(Trecho do documento)
|---|
Grande parte dessas mudanças está diretamente ligada à entrada do Brasil no processo de modernização pelo qual passava o capitalismo na época. E isso põe o presidente Juscelino Kubitschek, que governou de 1956 a 1961, no centro dos acontecimentos. “No governo de Juscelino, houve os 50 anos em 5”, explica o professor de ciência política Francisco Fonseca, da Fundação Getúlio Vargas (FGV) de São Paulo, referindo-se ao slogan do governo JK, que traduzia o intuito do mandato de levar o Brasil a se desenvolver a passos mais que largos. “A construção de Brasília, a vinda das empresas automobilísticas, a entrada maciça do capital estrangeiro, as malhas rodoviárias começam a se expandir.” Segundo o professor, se o governo de Getúlio Vargas – seu segundo mandato, de 1951 a 1954 – tinha investido em infra-estrutura, o de JK apostou nos bens de consumo duráveis. “O impacto que isso teve no perfil da sociedade brasileira é que vai ampliar seu caráter urbano industrial.” Por isso, tome-se um brasileiro empolgado com o crescimento do país e comprando como nunca. “É um momento em que há no Brasil um crescimento grande do consumo do rádio, da televisão e da geladeira”, esclarece o professor de sociologia José Antônio Segatto, da Universidade Estadual Paulista (Unesp). “Isso sem contar eletrodomésticos como batedeira, fogão a gás, enceradeira, coisas que antes praticamente não existiam.” Segatto afirma que a época era de “euforia”, e que se dizia que o país estava “condenado ao progresso”. “Entre os anos 1930 e 1970, o Brasil deixa de ser um país agrícola e rural e passa a ser urbano e industrial.”

50 anos em 5
Em 1958, foi criada a estatal Rodobrás, responsável pela construção da rodovia Belém–Brasília, um dos principais símbolos da política “50 anos em 5”. Como conseqüência, novos empregos surgiram, a renda média do trabalhador aumentou e o desenvolvimento de novos setores foi estimulado. “A entrada maciça no país das grandes montadoras de veículos também incitou a expansão das empresas de autopeças, metalúrgicas, siderúrgicas, de produtos químicos e outras”, complementa Segatto. Naquele ano outros três acontecimentos ajudaram a consolidar o setor automobilístico nacional: a fabricação do DKW-Vemag – primeiro carro com 50% de peças fabricadas no Brasil –, o anúncio do início da produção do Fusca e a inauguração de uma fábrica da Ford em São Bernardo do Campo, no ABC paulista.
A construção de Brasília, um dos acontecimentos mais importantes da época, e da história do país, também encontrou em 1958 um importante momento. Embora as obras tivessem sido iniciadas logo no início do mandato de JK, foi no dia 10 de julho de 1958 que se iniciou a construção do Palácio do Planalto, local de trabalho do presidente da República.
|---|
(Material fornecido)
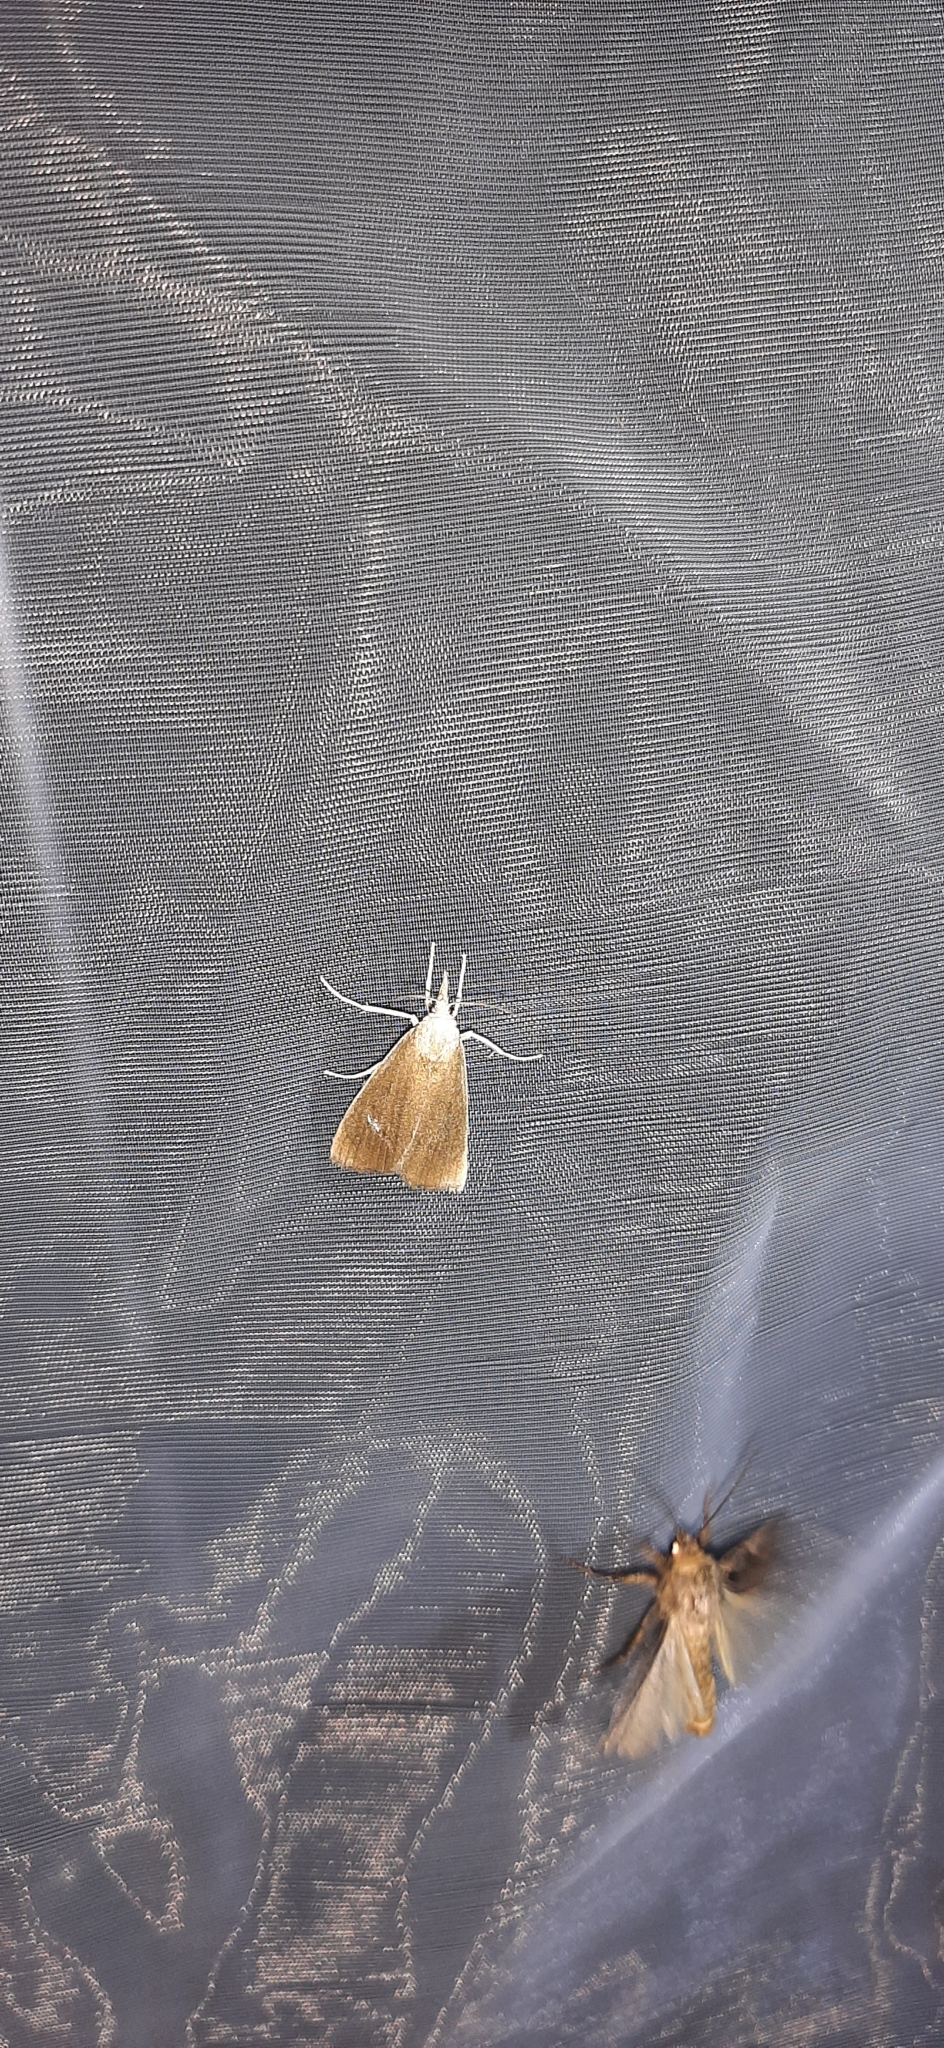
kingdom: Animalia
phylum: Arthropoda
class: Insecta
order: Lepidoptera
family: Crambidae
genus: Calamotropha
|---|
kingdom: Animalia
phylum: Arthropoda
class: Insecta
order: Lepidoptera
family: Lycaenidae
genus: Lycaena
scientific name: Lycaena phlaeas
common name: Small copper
|---|
Reproduza sem alterações a passagem do texto sobre o governo JK, começando com "A construção de Brasília, um" e prosseguindo até "presidente da República.". As linhas apresentadas não são necessárias para esta tarefa.

(Solução completa)
A construção de Brasília, um dos acontecimentos mais importantes da época, e da história do país, também encontrou em 1958 um importante momento. Embora as obras tivessem sido iniciadas logo no início do mandato de JK, foi no dia 10 de julho de 1958 que se iniciou a construção do Palácio do Planalto, local de trabalho do presidente da República.